The square screen enclosing the play is mostly empty space, but all that vertical space means is that you have more ground to cover and less time to react than on a more standard horizontal-rectangle display. Points (an Atari concept inherited from Computer Space) are the point, written out far bigger than anything else, parceled out one-by-one until victory. The paddles are small, the ball is smaller, and both are fast, in contrast not just to Table Tennis but also the downright stately and methodical Spacewar. The "English" mechanic is replaced with harsh zig-zag trajectories either randomly assigned from half-court or ricocheting wildly from encounter with the minutely different parts of the paddle, so there's no thought, nothing clever, just action. It's a raw reflex test: you can get to any point on the screen in no time flat, but can you operate the dial with both speed and precision? It's a closer approximation of a real white-knuckle sports experience than anything the Odyssey could provide. Such a frenzy entranced.

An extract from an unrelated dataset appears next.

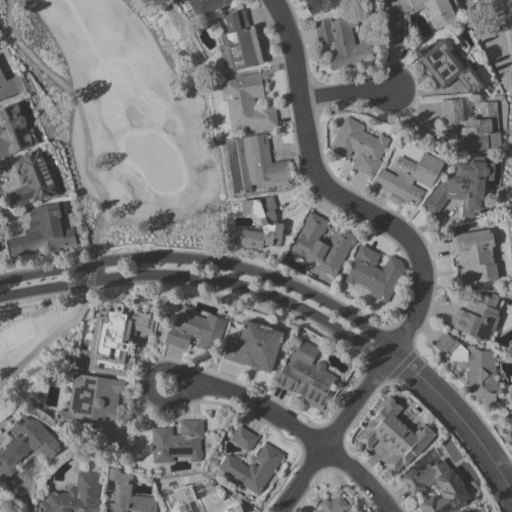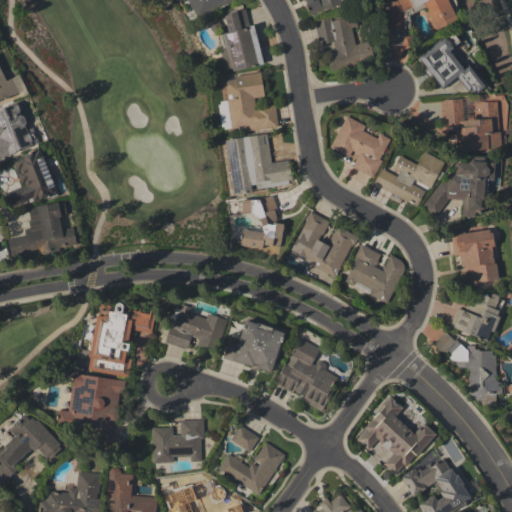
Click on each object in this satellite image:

Magnavox Odyssey games may have pitted players 1 & 2 against each other, but given how the construct of the games only exist by a constant act of collaboration and good faith on both parts, or how it's pitched squarely at the hypothetical nuclear family unit, it makes more sense to conceive of the relationship between the players as nominally adversarial. Pong is much more the competition, and without the constant labor of just upholding rules, players can enter a flow state of conquering the challenges (or challengers) before them. Its location in public means that this is a game anyone with sight and a hand can pick up, even complete strangers, who will then have something to relate about. The advertising shows as a demographic, instead of rosy-faced children, hip 1970s young adults, or boast that its understated cabinet is suitable for "sophisticated locations," perhaps coyly alluding to the massive sexual tension of mingling over a game of Pong [1972] surrounded by ferns and wood paneling. (Atari’s first attempt at a wholly original title, Gotcha [1973], would be infamous for its purposefully boob-evoking controllers.) Video games wouldn't become widely solitary affairs like their cousin the pinball machine until taken back into the home for good with the rise of the Atari 2600 and the first personal computers instead of ARPANET-connected mainframes. I'll regrettably be skipping ahead past multiplayer games from here on out, and thus most of this 1-bit era I'm growing fond of. It's worth noting, though, that in doing so I could arguably be missing the entire point of the medium of games, those communal or outward-looking experiences that the titles covered so far have been purpose-built for.
Like Table Tennis was on the Odyssey, Pong was taken as prototype in the arcade, both by Atari and by what was now an industry of a new class of professional video game developers. Just look at this incomplete list of Pong variations and derivatives, which doesn't even count, like, Breakout [1976], sideways solo Pong. As much as that paints a bleak picture of an industry unwilling to explore the boundaries of what games were capable of like on the Odyssey in favor of chasing a quick buck, well, it's a very incomplete picture of what quickly became a pretty big industry: Pong, overnight, forever changes video games from a utopian proposition into a primarily commercial one.